> **PROMPT**
Pick up the passage on non-homogeneity in texts and word frequency distributions at the point where it stops, and keep writing it in the same vein.

> **TEXT SHOWN**
--- --- ---

There are many ways in which texts are non-homogeneous. In the next chapter, we will see that the topical development in discourse may require adjustments to the standard LNRE models. Non-randomness in the way texts unfold through 'text time' N introduces a kind of non-homogeneity that is at odds with the basic assumptions underlying the urn model on which LNRE models are based. However, there are other kinds of non-homogeneity in texts that we have thus far not considered at all. Corpora are collections of texts, generally from different authors and covering a wide range of topics. Differences in register and authorial structure may make it impossible to fit a simple LNRE model to corpus-derived word frequency distributions. Even texts that are non-composite with respect to authorship, style, and register are nevertheless non-homogeneous in the sense that they are composed of words that differ widely with respect to their internal structure and quantitative properties. Some words, e.g., dog, tree, write, have no internal structure at all. Most words have some kind of internal structure, e.g., dogs consists of the base word dog and the plural suffix -s, and unwillingness has a layered structure that starts with the verb will and successively adds the affixes -ing, un-, and -ness:

will

(verb)

--- --- ---

> **GIVEN INFORMATION**
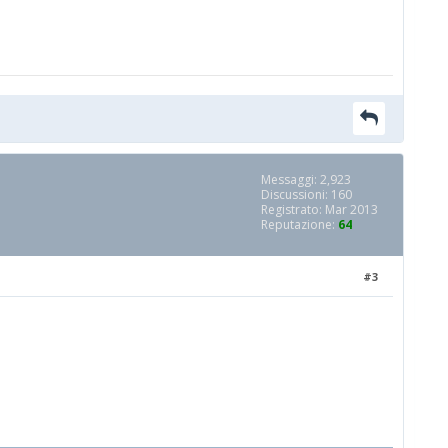
Messaggi: 2,923
Discussioni: 160
Registrato: Mar 2013
Reputazione:
64
#3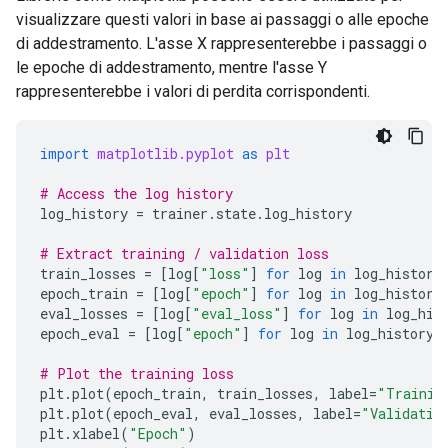
visualizzare questi valori in base ai passaggi o alle epoche
di addestramento. L'asse X rappresenterebbe i passaggi o
le epoche di addestramento, mentre l'asse Y
rappresenterebbe i valori di perdita corrispondenti.
import
matplotlib.pyplot
as
plt
# Access the log history
log_history
=
trainer
.
state
.
log_history
# Extract training / validation loss
train_losses
=
[
log
[
"loss"
]
for
log
in
log_history
epoch_train
=
[
log
[
"epoch"
]
for
log
in
log_history
eval_losses
=
[
log
[
"eval_loss"
]
for
log
in
log_his
epoch_eval
=
[
log
[
"epoch"
]
for
log
in
log_history
# Plot the training loss
plt
.
plot
(
epoch_train
,
train_losses
,
label
=
"Trainin
plt
.
plot
(
epoch_eval
,
eval_losses
,
label
=
"Validatio
plt
.
xlabel
(
"Epoch"
)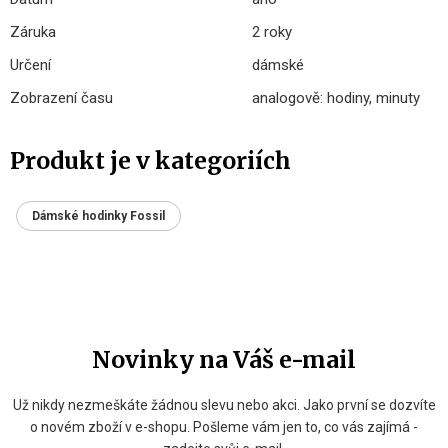
Záruka
2 roky
Určení
dámské
Zobrazení času
analogově: hodiny, minuty
Produkt je v kategoriích
Dámské hodinky Fossil
Novinky na Váš e-mail
Už nikdy nezmeškáte žádnou slevu nebo akci. Jako první se dozvíte
o novém zboží v e-shopu. Pošleme vám jen to, co vás zajímá -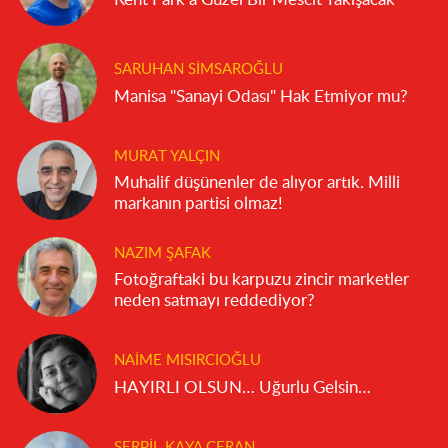
SARUHAN SIMSAROĞLU
Manisa "Sanayi Odası" Hak Etmiyor mu?
MURAT YALÇIN
Muhalif düşünenler de alıyor artık. Milli
markanın partisi olmaz!
NAZIM ŞAFAK
Fotoğraftaki bu karpuzu zincir marketler
neden satmayı reddediyor?
NAIME MISIRCIOĞLU
HAYIRLI OLSUN… Uğurlu Gelsin…
SERPIL KAYA CERAN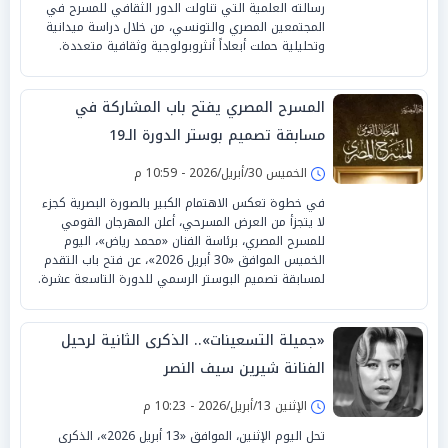
رسالته العلمية التي تناولت الدور الثقافي للمسرح في
المجتمعين المصري والتونسي، من خلال دراسة ميدانية
وتحليلية حملت أبعاداً أنثروبولوجية وثقافية متعددة.
المسرح المصري يفتح باب المشاركة في
مسابقة تصميم بوستر الدورة الـ19
الخميس 30/أبريل/2026 - 10:59 م
في خطوة تعكس الاهتمام الكبير بالصورة البصرية كجزء
لا يتجزأ من العرض المسرحي، أعلن المهرجان القومي
للمسرح المصري، برئاسة الفنان «محمد رياض»، اليوم
الخميس الموافق «30 أبريل 2026»، عن فتح باب التقدم
لمسابقة تصميم البوستر الرسمي للدورة التاسعة عشرة.
«جميلة التسعينات».. الذكرى الثانية لرحيل
الفنانة شيرين سيف النصر
الإثنين 13/أبريل/2026 - 10:23 م
تحل اليوم الإثنين، الموافق «13 أبريل 2026»، الذكرى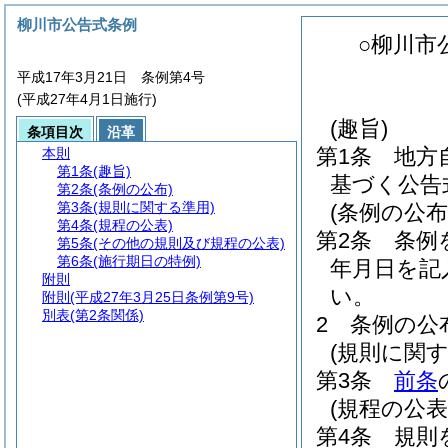
柳川市公告式条例
○柳川市
平成17年3月21日 条例第4号
(平成27年4月1日施行)
(趣旨)
条項目次
沿革
第1条
地方
本則
第1条
(趣旨)
基づく公告
第2条
(条例の公布)
第3条
(規則に関する準用)
(条例の公布
第4条
(規程の公表)
第2条
条例
第5条
(その他の規則及び規程の公表)
第6条
(施行期日の特例)
年月日を記
附則
い。
附則
(平成27年3月25日条例第9号)
別表
(第2条関係)
2
条例の公
(規則に関す
第3条
前条
(規程の公表
第4条
規則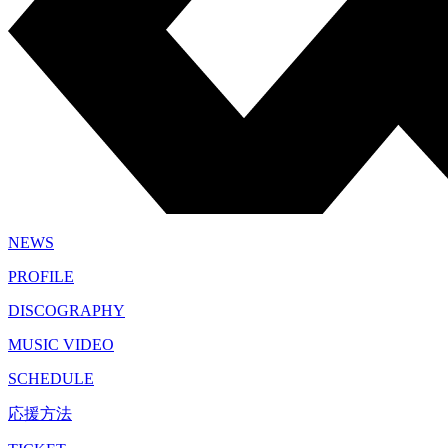
NEWS
PROFILE
DISCOGRAPHY
MUSIC VIDEO
SCHEDULE
応援方法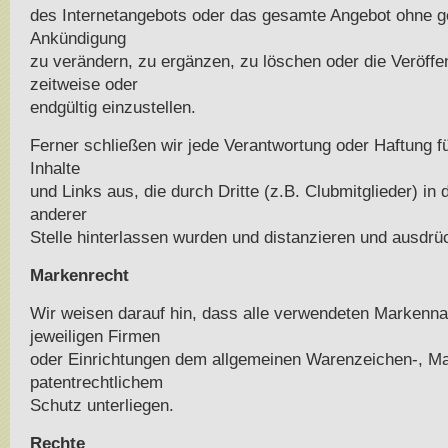
des Internetangebots oder das gesamte Angebot ohne g
Ankündigung
zu verändern, zu ergänzen, zu löschen oder die Veröffe
zeitweise oder
endgültig einzustellen.
Ferner schließen wir jede Verantwortung oder Haftung f
Inhalte
und Links aus, die durch Dritte (z.B. Clubmitglieder) in
anderer
Stelle hinterlassen wurden und distanzieren und ausdrü
Markenrecht
Wir weisen darauf hin, dass alle verwendeten Markenn
jeweiligen Firmen
oder Einrichtungen dem allgemeinen Warenzeichen-, Ma
patentrechtlichem
Schutz unterliegen.
Rechte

--- --- ---

> **TASK ANSWER**
willing

(gerund in -ng)

unwilling

(adjective in un-)

unwillingness

(abstract noun in -ness)

Figures 4.1 and 4.2 illustrate how different the quantitative properties of morphologically defined subsets of words can be. Both figures are based the frequency lists in the CELEX lexical database (Baayen, Piepenbrock, & Van Rijn, 1993), which for Dutch is based on a corpus of 42 million words. Figure 4.1 presents a series of summary plots for the monomorphemic nouns in this corpus, and Figure 4.2 plots the same kind of summary plots for the Dutch suffix -heid, which enjoys similar use as the English suffix -ness.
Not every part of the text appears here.